*Task statement*
Make a verbatim copy of the entries below; pictures stay out.

*Supplied records*

════════════════════

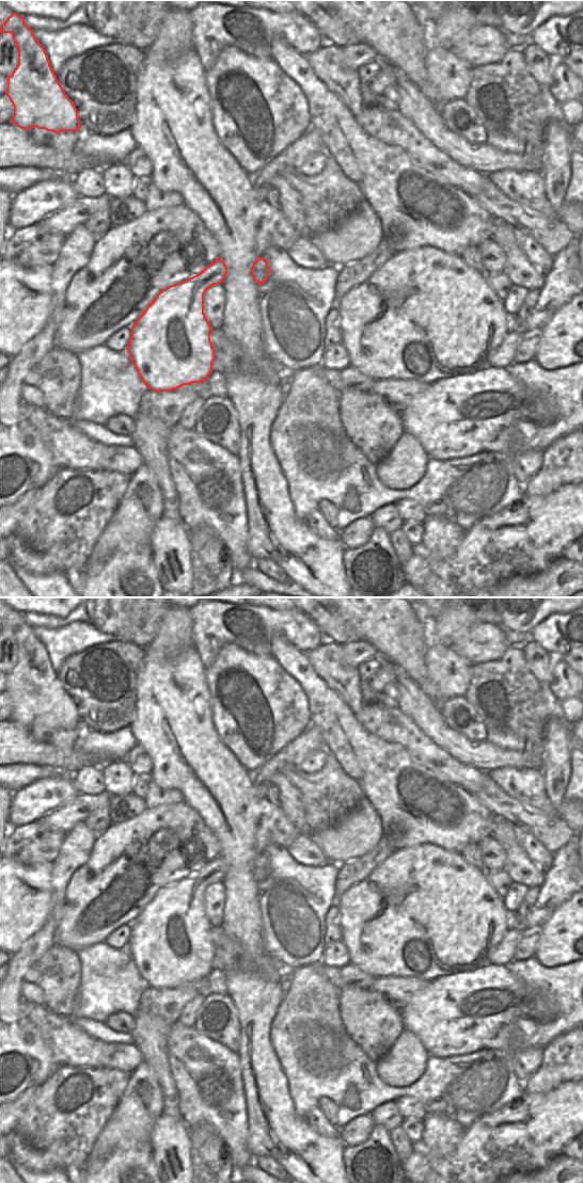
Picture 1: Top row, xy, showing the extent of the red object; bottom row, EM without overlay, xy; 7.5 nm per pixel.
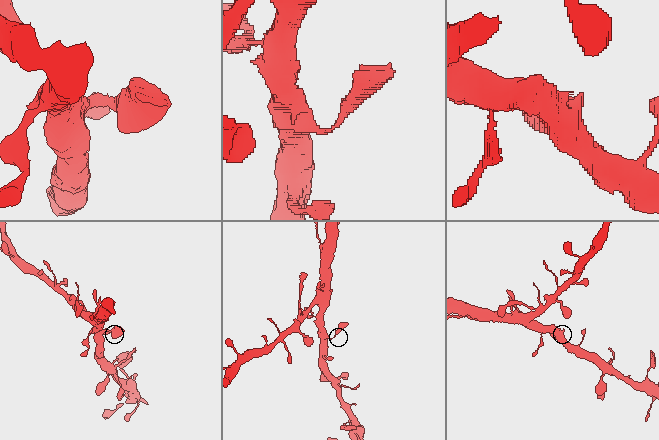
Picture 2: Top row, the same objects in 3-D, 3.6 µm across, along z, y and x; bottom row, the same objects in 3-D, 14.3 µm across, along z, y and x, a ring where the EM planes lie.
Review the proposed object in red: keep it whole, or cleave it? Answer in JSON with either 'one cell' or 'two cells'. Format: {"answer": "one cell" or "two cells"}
{"answer": "one cell"}

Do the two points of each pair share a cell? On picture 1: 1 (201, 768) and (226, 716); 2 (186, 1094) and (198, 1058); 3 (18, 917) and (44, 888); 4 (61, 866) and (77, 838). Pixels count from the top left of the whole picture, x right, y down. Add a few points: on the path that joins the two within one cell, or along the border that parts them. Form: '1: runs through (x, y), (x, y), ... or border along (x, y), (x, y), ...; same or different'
1: border along (211, 709), (214, 729), (222, 744), (233, 754); different
2: runs through (194, 1086), (198, 1080), (198, 1067); same
3: runs through (22, 910), (37, 895); same
4: runs through (67, 860), (74, 853), (77, 845); same

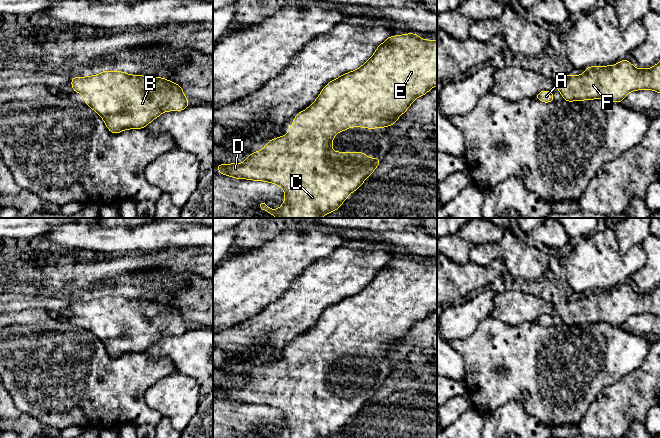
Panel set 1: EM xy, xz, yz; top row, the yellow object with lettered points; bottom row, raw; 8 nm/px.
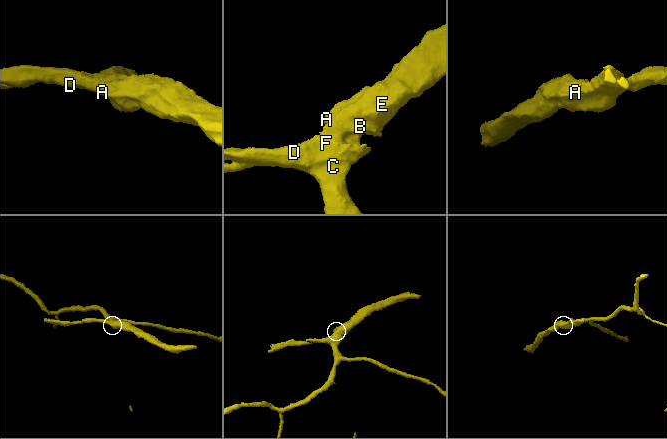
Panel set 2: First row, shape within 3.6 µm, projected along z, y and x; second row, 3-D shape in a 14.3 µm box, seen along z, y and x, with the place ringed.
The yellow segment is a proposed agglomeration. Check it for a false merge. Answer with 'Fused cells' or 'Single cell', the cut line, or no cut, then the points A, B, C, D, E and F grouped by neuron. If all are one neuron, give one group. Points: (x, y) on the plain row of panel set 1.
Single cell. No split. Groups: A B C D E F

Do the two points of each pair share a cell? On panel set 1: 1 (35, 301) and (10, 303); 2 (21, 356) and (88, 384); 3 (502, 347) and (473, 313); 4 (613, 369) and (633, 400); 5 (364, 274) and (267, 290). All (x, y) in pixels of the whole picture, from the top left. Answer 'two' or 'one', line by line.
1: one
2: one
3: two
4: two
5: two

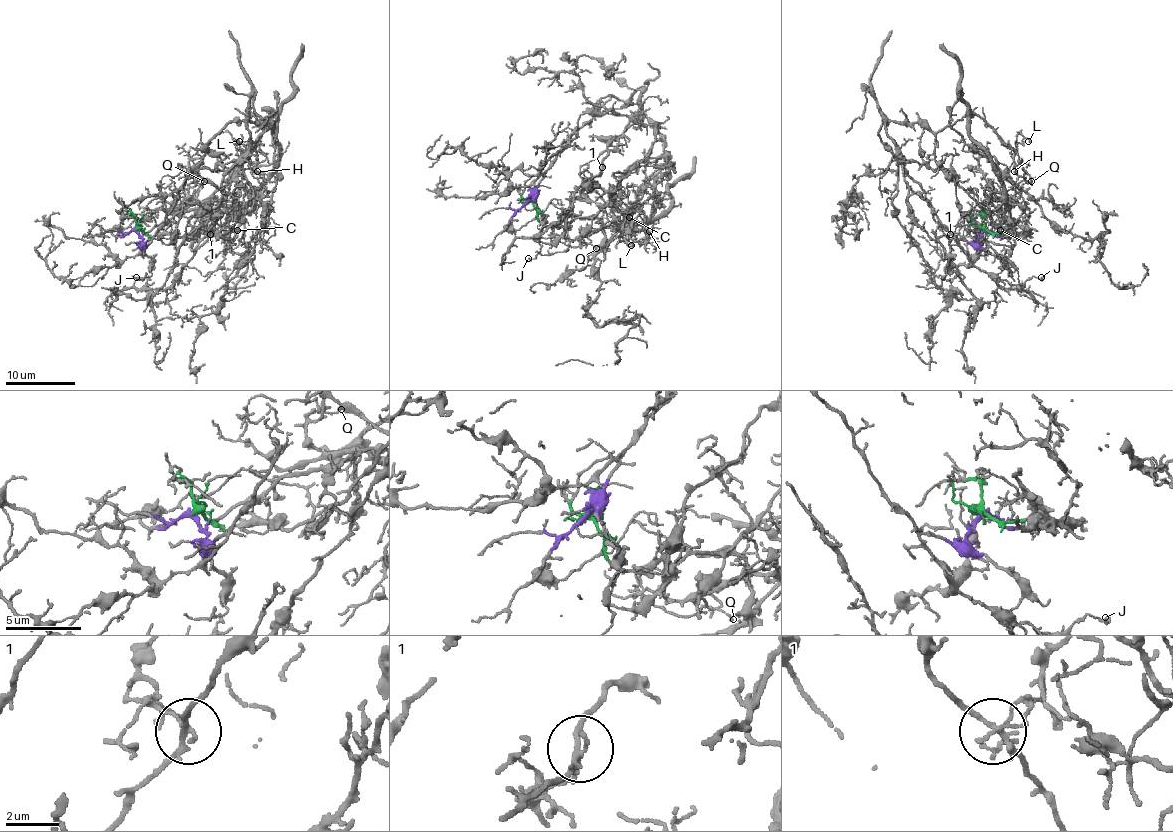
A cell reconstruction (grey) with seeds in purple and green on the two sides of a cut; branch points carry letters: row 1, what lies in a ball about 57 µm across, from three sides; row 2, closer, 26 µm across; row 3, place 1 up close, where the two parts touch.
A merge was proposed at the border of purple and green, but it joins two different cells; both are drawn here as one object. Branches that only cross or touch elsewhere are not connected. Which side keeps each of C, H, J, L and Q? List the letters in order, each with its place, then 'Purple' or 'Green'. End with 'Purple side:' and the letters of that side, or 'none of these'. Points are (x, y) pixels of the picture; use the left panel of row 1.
C: Place: (237, 230). Green
H: Place: (257, 171). Green
J: Place: (136, 277). Purple
L: Place: (239, 141). Green
Q: Place: (204, 181). Green
Purple side: J

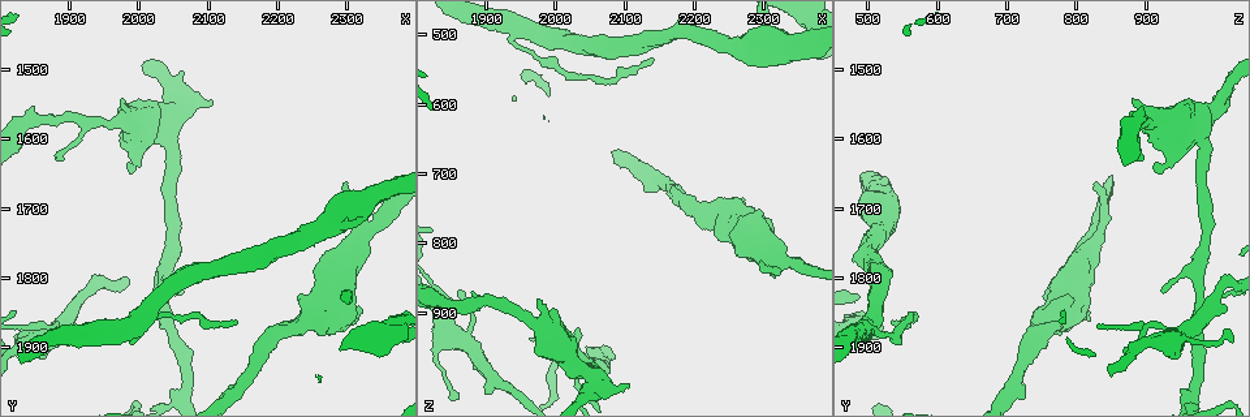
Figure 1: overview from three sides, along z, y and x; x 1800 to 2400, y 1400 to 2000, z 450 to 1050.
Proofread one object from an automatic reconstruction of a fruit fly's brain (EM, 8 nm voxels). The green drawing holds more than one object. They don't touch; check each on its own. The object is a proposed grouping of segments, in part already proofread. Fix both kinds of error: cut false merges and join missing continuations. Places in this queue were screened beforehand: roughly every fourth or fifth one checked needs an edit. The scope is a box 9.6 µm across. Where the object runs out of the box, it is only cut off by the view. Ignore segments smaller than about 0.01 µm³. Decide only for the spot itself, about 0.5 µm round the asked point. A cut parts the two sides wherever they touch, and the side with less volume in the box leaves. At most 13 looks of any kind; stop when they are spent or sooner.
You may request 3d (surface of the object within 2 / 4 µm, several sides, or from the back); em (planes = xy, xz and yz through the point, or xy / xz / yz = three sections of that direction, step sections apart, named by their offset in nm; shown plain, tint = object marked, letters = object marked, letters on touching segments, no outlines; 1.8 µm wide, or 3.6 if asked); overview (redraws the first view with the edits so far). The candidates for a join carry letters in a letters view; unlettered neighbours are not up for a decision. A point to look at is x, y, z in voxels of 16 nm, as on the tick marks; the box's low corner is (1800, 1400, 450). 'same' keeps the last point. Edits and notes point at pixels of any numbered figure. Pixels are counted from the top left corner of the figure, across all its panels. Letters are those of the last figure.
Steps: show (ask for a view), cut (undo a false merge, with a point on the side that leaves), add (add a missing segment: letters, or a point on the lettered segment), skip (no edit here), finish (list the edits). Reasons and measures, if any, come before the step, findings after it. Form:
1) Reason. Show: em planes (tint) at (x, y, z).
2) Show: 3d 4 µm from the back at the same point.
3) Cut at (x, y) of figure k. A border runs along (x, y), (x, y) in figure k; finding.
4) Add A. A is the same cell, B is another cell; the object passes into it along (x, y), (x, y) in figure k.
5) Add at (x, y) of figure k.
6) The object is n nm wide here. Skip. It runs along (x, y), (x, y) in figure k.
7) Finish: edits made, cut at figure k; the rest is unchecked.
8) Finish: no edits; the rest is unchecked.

Thin end. Show: em planes (plain) at (2140, 1865, 535).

════════════════════

*Answer to this problem*
Picture 1: Top row, xy, showing the extent of the red object; bottom row, EM without overlay, xy; 7.5 nm per pixel.
Picture 2: Top row, the same objects in 3-D, 3.6 µm across, along z, y and x; bottom row, the same objects in 3-D, 14.3 µm across, along z, y and x, a ring where the EM planes lie.
Review the proposed object in red: keep it whole, or cleave it? Answer in JSON with either 'one cell' or 'two cells'. Format: {"answer": "one cell" or "two cells"}
{"answer": "one cell"}

Do the two points of each pair share a cell? On picture 1: 1 (201, 768) and (226, 716); 2 (186, 1094) and (198, 1058); 3 (18, 917) and (44, 888); 4 (61, 866) and (77, 838). Pixels count from the top left of the whole picture, x right, y down. Add a few points: on the path that joins the two within one cell, or along the border that parts them. Form: '1: runs through (x, y), (x, y), ... or border along (x, y), (x, y), ...; same or different'
1: border along (211, 709), (214, 729), (222, 744), (233, 754); different
2: runs through (194, 1086), (198, 1080), (198, 1067); same
3: runs through (22, 910), (37, 895); same
4: runs through (67, 860), (74, 853), (77, 845); same

Panel set 1: EM xy, xz, yz; top row, the yellow object with lettered points; bottom row, raw; 8 nm/px.
Panel set 2: First row, shape within 3.6 µm, projected along z, y and x; second row, 3-D shape in a 14.3 µm box, seen along z, y and x, with the place ringed.
The yellow segment is a proposed agglomeration. Check it for a false merge. Answer with 'Fused cells' or 'Single cell', the cut line, or no cut, then the points A, B, C, D, E and F grouped by neuron. If all are one neuron, give one group. Points: (x, y) on the plain row of panel set 1.
Single cell. No split. Groups: A B C D E F

Do the two points of each pair share a cell? On panel set 1: 1 (35, 301) and (10, 303); 2 (21, 356) and (88, 384); 3 (502, 347) and (473, 313); 4 (613, 369) and (633, 400); 5 (364, 274) and (267, 290). All (x, y) in pixels of the whole picture, from the top left. Answer 'two' or 'one', line by line.
1: one
2: one
3: two
4: two
5: two

A cell reconstruction (grey) with seeds in purple and green on the two sides of a cut; branch points carry letters: row 1, what lies in a ball about 57 µm across, from three sides; row 2, closer, 26 µm across; row 3, place 1 up close, where the two parts touch.
A merge was proposed at the border of purple and green, but it joins two different cells; both are drawn here as one object. Branches that only cross or touch elsewhere are not connected. Which side keeps each of C, H, J, L and Q? List the letters in order, each with its place, then 'Purple' or 'Green'. End with 'Purple side:' and the letters of that side, or 'none of these'. Points are (x, y) pixels of the picture; use the left panel of row 1.
C: Place: (237, 230). Green
H: Place: (257, 171). Green
J: Place: (136, 277). Purple
L: Place: (239, 141). Green
Q: Place: (204, 181). Green
Purple side: J

Figure 1: overview from three sides, along z, y and x; x 1800 to 2400, y 1400 to 2000, z 450 to 1050.
Proofread one object from an automatic reconstruction of a fruit fly's brain (EM, 8 nm voxels). The green drawing holds more than one object. They don't touch; check each on its own. The object is a proposed grouping of segments, in part already proofread. Fix both kinds of error: cut false merges and join missing continuations. Places in this queue were screened beforehand: roughly every fourth or fifth one checked needs an edit. The scope is a box 9.6 µm across. Where the object runs out of the box, it is only cut off by the view. Ignore segments smaller than about 0.01 µm³. Decide only for the spot itself, about 0.5 µm round the asked point. A cut parts the two sides wherever they touch, and the side with less volume in the box leaves. At most 13 looks of any kind; stop when they are spent or sooner.
You may request 3d (surface of the object within 2 / 4 µm, several sides, or from the back); em (planes = xy, xz and yz through the point, or xy / xz / yz = three sections of that direction, step sections apart, named by their offset in nm; shown plain, tint = object marked, letters = object marked, letters on touching segments, no outlines; 1.8 µm wide, or 3.6 if asked); overview (redraws the first view with the edits so far). The candidates for a join carry letters in a letters view; unlettered neighbours are not up for a decision. A point to look at is x, y, z in voxels of 16 nm, as on the tick marks; the box's low corner is (1800, 1400, 450). 'same' keeps the last point. Edits and notes point at pixels of any numbered figure. Pixels are counted from the top left corner of the figure, across all its panels. Letters are those of the last figure.
Steps: show (ask for a view), cut (undo a false merge, with a point on the side that leaves), add (add a missing segment: letters, or a point on the lettered segment), skip (no edit here), finish (list the edits). Reasons and measures, if any, come before the step, findings after it. Form:
1) Reason. Show: em planes (tint) at (x, y, z).
2) Show: 3d 4 µm from the back at the same point.
3) Cut at (x, y) of figure k. A border runs along (x, y), (x, y) in figure k; finding.
4) Add A. A is the same cell, B is another cell; the object passes into it along (x, y), (x, y) in figure k.
5) Add at (x, y) of figure k.
6) The object is n nm wide here. Skip. It runs along (x, y), (x, y) in figure k.
7) Finish: edits made, cut at figure k; the rest is unchecked.
8) Finish: no edits; the rest is unchecked.

Thin end. Show: em planes (plain) at (2140, 1865, 535).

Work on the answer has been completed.